A proposta que reduz a maioridade penal de 18 para 16 anos foi aprovada por 44 votos favoráveis e 18 contrários na Comissão de Constituição e Justiça e de Cidadania (CCJ) da Câmara dos Deputados.
✅ Votaram a favor da redução da maioridade penal
1. Alex Manente (Cidadania-SP)
2. Alfredo Gaspar (PL-AL)
3. Aluisio Mendes (Republicanos-MA)
4. Arthur O. Maia (União-BA)
5. Átila Lira (PP-PI)
6. Aureo Ribeiro (Solidariedade-RJ)
7. Bia Kicis (PL-DF)
8. Capitão Alberto Neto (PL-AM)
9. Carlos Jordy (PL-RJ)
10. Cleber Verde (MDB-MA)
11. Coronel Assis (PL-MT)
12. Coronel Ulysses (União-AC)
13. Da Vitoria (PP-ES)
14. Danilo Forte (PP-CE)
15. Defensor Stélio Dener (União-RR)
16. Delegado Paulo Bilynskyj (PL-SP)
17. Dilceu Sperafico (PP-PR)
18. Domingos Neto (PSD-CE)
19. Fabio Garcia (União-MT)
20. Felipe Francischini (Podemos-PR)
21. Gilson Daniel (Podemos-ES)
22. José Rocha (União-BA)
23. Juarez Costa (Republicanos-MT)
24. Júlia Zanatta (PL-SC)
25. Julio Cesar Ribeiro (Republicanos-DF)

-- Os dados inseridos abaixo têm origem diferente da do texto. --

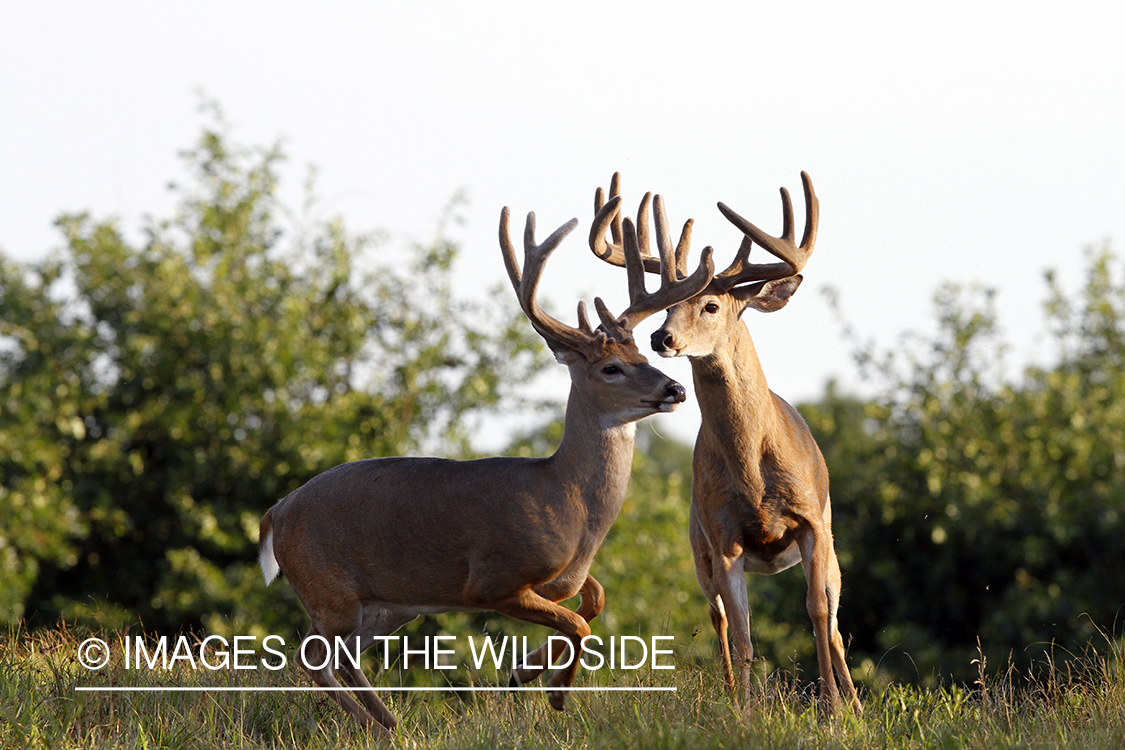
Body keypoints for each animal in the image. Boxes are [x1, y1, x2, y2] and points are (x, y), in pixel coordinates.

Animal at [257, 202, 711, 737]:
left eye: (642, 354)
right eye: (611, 368)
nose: (675, 389)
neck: (567, 501)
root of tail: (275, 513)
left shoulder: (564, 578)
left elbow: (594, 602)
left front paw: (527, 673)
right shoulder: (492, 580)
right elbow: (577, 621)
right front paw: (553, 692)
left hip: (382, 606)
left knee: (330, 658)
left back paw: (382, 722)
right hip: (331, 591)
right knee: (312, 656)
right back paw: (381, 723)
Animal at [589, 172, 859, 715]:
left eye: (711, 305)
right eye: (669, 307)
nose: (662, 338)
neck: (754, 471)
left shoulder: (812, 521)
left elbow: (818, 614)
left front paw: (833, 710)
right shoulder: (724, 534)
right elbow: (743, 634)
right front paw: (748, 713)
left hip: (831, 544)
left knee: (837, 623)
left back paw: (856, 704)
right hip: (700, 550)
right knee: (719, 623)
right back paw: (736, 694)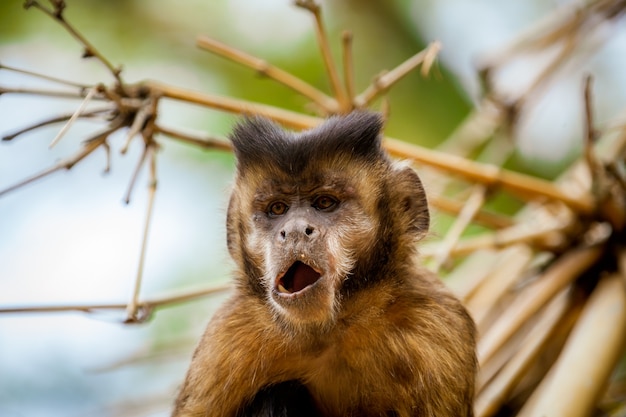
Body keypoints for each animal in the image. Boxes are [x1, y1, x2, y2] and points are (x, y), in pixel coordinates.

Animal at [171, 110, 472, 416]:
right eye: (277, 208)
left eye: (325, 202)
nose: (293, 230)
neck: (331, 330)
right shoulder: (225, 339)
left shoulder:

26. Leur Lomanto Jr. (União-BA)
27. Lucas Redecker (PSD-RS)
28. Luiz Carlos Busato (União-RS)
29. Marcos Pollon (PL-MS)
30. Marcos Soares (PSDB-RJ)
31. Marreca Filho (PRD-MA)
32. Mendonça Filho (União-PE)
33. Mersinho Lucena (PSD-PB)
34. Nikolas Ferreira (PL-MG)
35. Paulo Azi (União-BA)
36. Pastor Marco Feliciano (PL-SP)
37. Renilce Nicodemos (MDB-PA)
38. Ricardo Ayres (Republicanos-TO)
39. Roberto Duarte (Republicanos-AC)
40. Rodolfo Nogueira (PL-MS)
41. Rodrigo de Castro (União-MG)
42. Sérgio Turra (PP-RS)
43. Toninho Wandscheer (PP-PR)
44. Zé Trovão (PL-SC)
❌ Votaram contra a redução da maioridade penal 
1. Alencar Santana (PT-SP)
2. Bacelar (PV-BA)
3. Daiana Santos (PCdoB-RS)
4. Félix Mendonça Jr. (PDT-BA)
5. Helder Salomão (PT-ES)
6. Lídice da Mata (PSB-BA)
7. Luiz Couto (PT-PB)
8. Marina Silva (Rede-SP)
9. Nilto Tatto (PT-SP)
10. Orlando Silva (PCdoB-SP)
11. Patrus Ananias (PT-MG)
12. Paulo Teixeira (PT-SP)
13. Pompeo de Mattos (PDT-RS)
14. Renildo Calheiros (PCdoB-PE)
15. Sâmia Bomfim (PSOL-SP)
16. Tabata Amaral (PSB-SP)
17. Túlio Gadêlha (PSD-PE)
18. Waldemar Oliveira (Avante-PE)
Próximas etapas
A decisão da CCJ não encerra a tramitação da proposta. O colegiado analisou apenas a admissibilidade da PEC. O mérito será debatido em uma comissão especial antes de seguir para votação em dois turnos no plenário da Câmara dos Deputados. Se aprovada, a proposta ainda será analisada pelo Senado Federal.